Retrieval-Augmented Generation (RAG) combines large language models (LLMs) with external knowledge sources to improve accuracy, reduce hallucinations, and provide source-grounded answers. Traditional LLMs often generate plausible-sounding but incorrect information due to lack of context. By integrating a retrieval system, such as a FAISS vector store, RAG systems can query relevant document chunks and use them to inform the LLM’s responses. This project presents a production-ready RAG assistant built with LangChain, OpenAI GPT models, and FAISS, capable of answering user queries based on custom document corpora.

Methodology

The system is composed of three main components:

Document Ingestion and Indexing:

Documents (Markdown or text) are loaded from a documents/ directory.

Text is split into overlapping chunks to capture context.

Embeddings are generated using a Sentence Transformers model or OpenAI embeddings.

Embeddings are stored in a FAISS vector store for fast similarity search.

Query Processing:

User queries are converted into embeddings.

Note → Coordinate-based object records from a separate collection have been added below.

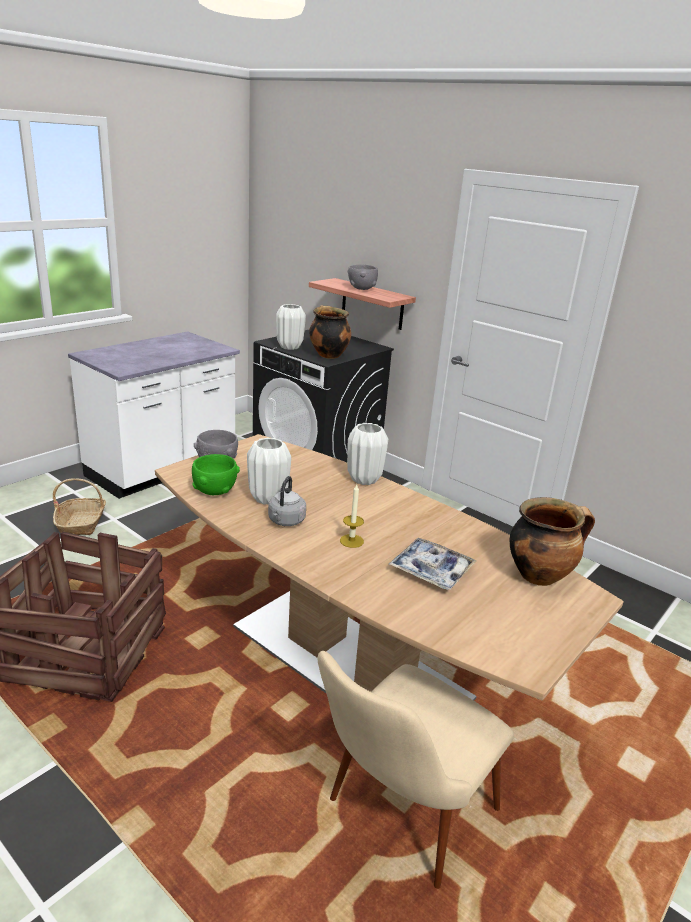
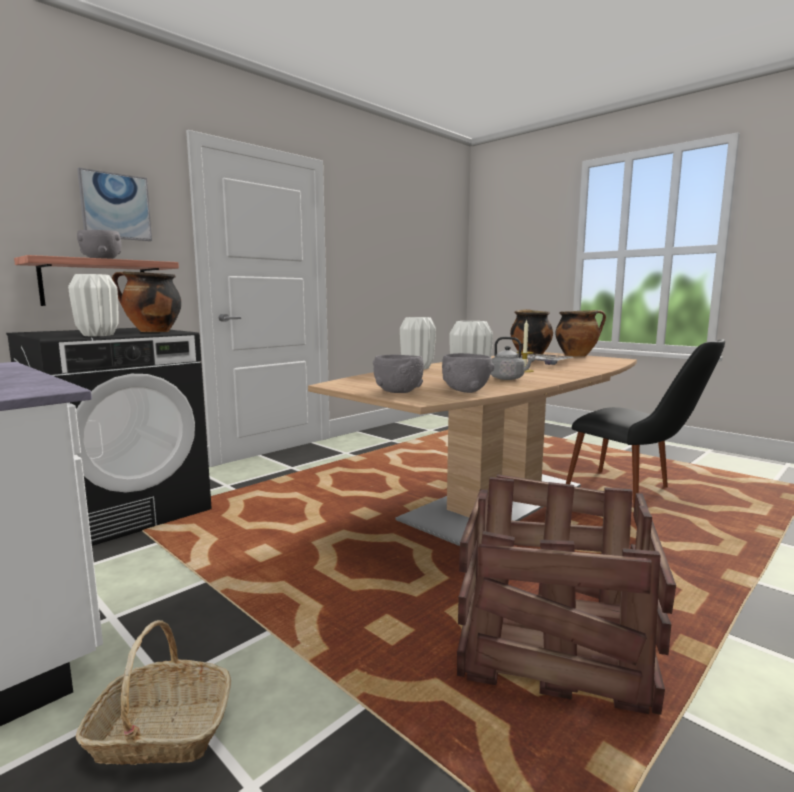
camera: 85 degrees left, 15 degrees down
green bowl [192,454,240,495] -> grey bowl [442,353,494,393]
beige chair [318,651,514,889] -> black chair [566,339,725,507]
none -> picture [77,168,152,241]
none -> cooking pot [555,310,606,356]

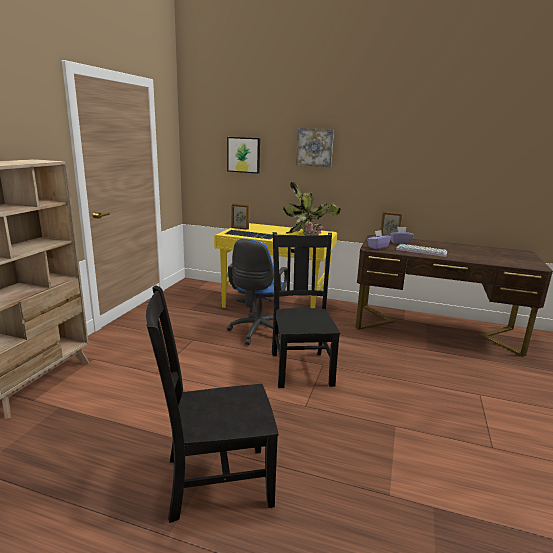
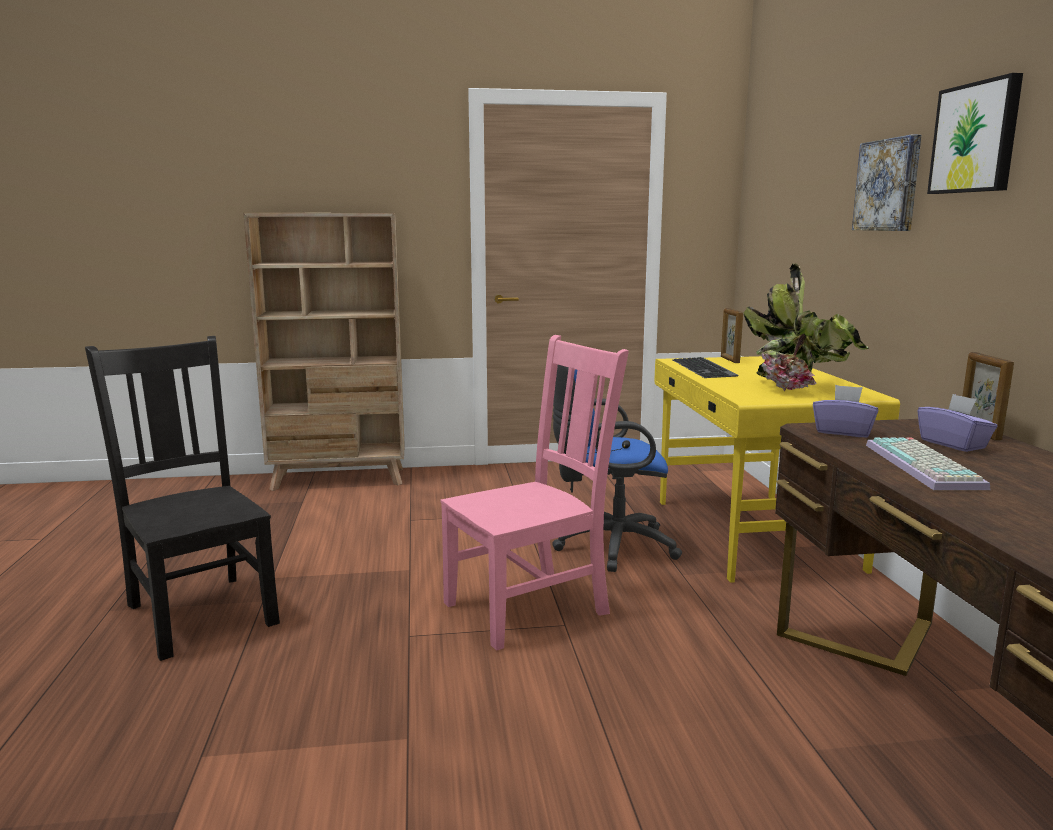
camera: 65 degrees right, 5 degrees down
picture [227,137,260,174] -> picture moved to [927,73,1023,194]
black chair [272,232,340,388] -> pink chair [440,335,629,651]

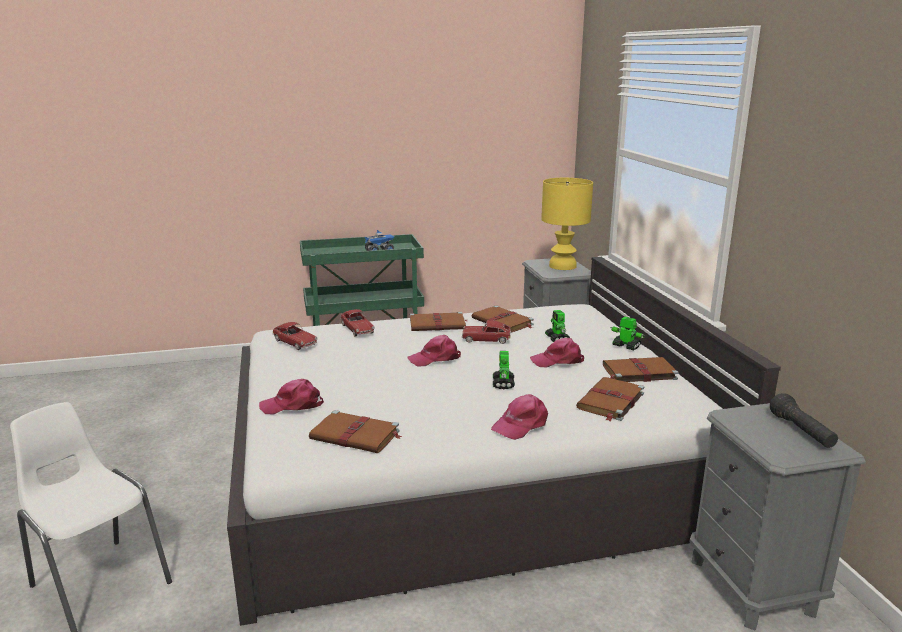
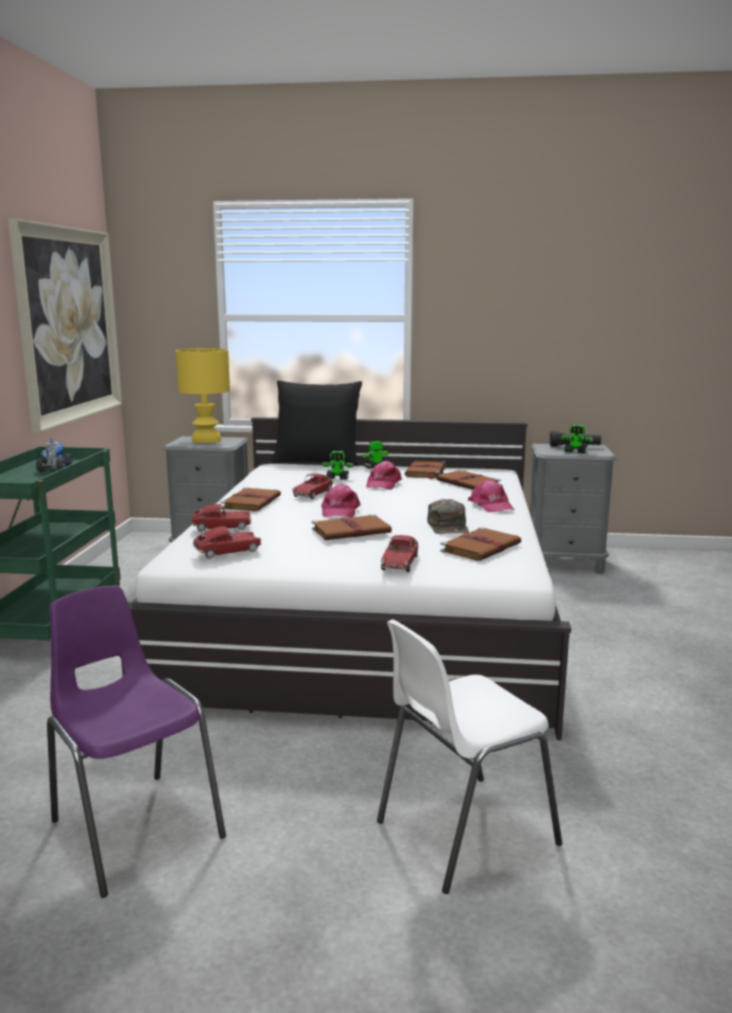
camera: 70 degrees left, 5 degrees down
pink cap [259,379,324,415] -> toy car [381,535,419,572]
brown book [472,305,534,332] -> brown book moved to [312,514,392,540]
toy robot [493,351,515,389] -> toy robot moved to [560,425,594,453]
none -> picture [8,219,122,433]
none -> purple chair [47,585,226,898]
none -> black pillow [272,380,362,466]
none -> green cap [427,499,469,534]

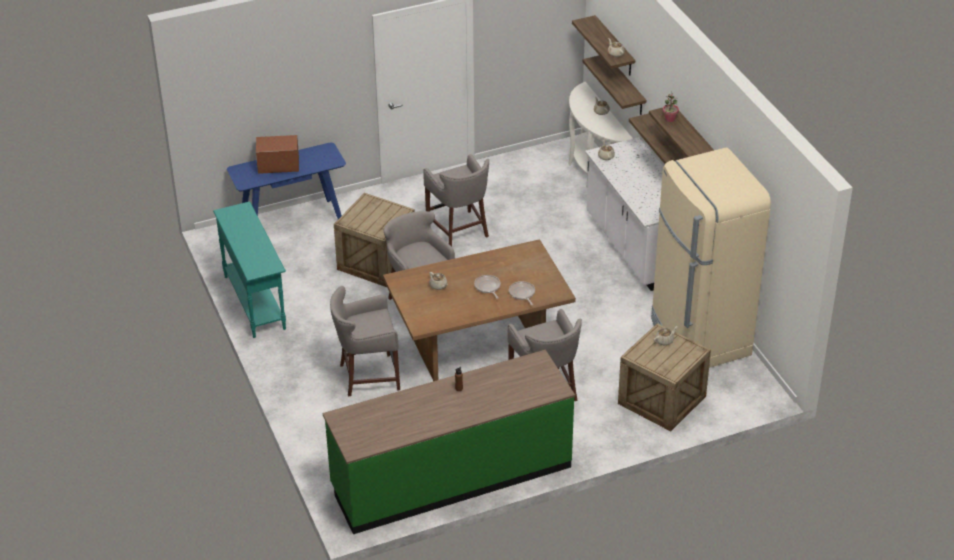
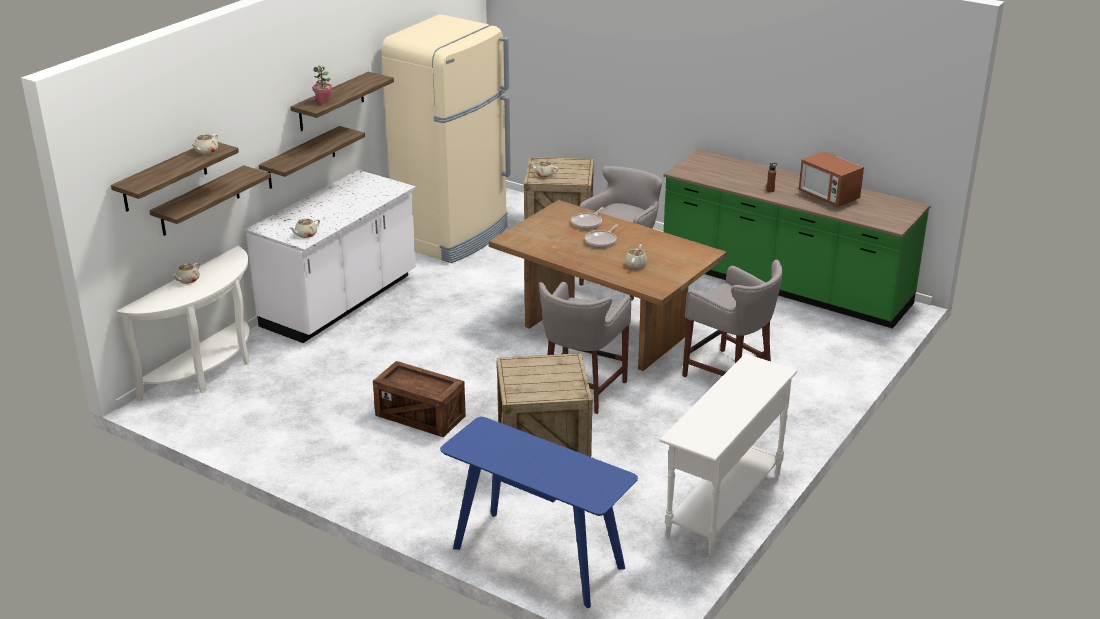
camera: 125 degrees left, 10 degrees down
turquoise console table [213,201,286,338] -> white console table [659,354,797,556]
microwave [256,135,299,174] -> microwave moved to [799,151,864,207]
grey stool [424,154,489,247] -> crate [373,361,466,437]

FAISS retrieves the top-K most semantically similar document chunks.

Retrieved chunks are incorporated into a prompt template that guides the LLM’s response.

Response Generation:

OpenAI GPT models (configurable as GPT-3.5-turbo or GPT-4) generate answers based on retrieved context.

Source attribution is included by referencing the documents used for retrieval.

Responses are returned via an interactive CLI or programmatic API.

Experiments

To evaluate the RAG assistant:

Setup:

A set of documents covering Python, machine learning, and LangChain guides was ingested.

FAISS vector store was created with chunk size 1000 characters and 200-character overlap.

OpenAI GPT-3.5-turbo was used for response generation.

Queries:

General knowledge questions: e.g., "What is Python used for?"

Domain-specific questions: e.g., "Explain RAG and its benefits."

Edge cases: e.g., ambiguous queries requiring retrieval from multiple documents.

Evaluation Metrics:

Accuracy and relevance of answers.

Correct attribution to source documents.

Response time (latency per query).

Results

The assistant successfully retrieved relevant document chunks for user queries.

Answers were accurate, contextually rich, and included proper source attribution.

The FAISS vector store enabled fast retrieval (<1 second per query for a small corpus).

Ambiguous queries were handled better than baseline LLM-only generation, as retrieved context grounded the responses.

Interactive CLI demonstrated usability and seamless integration with programmatic API calls.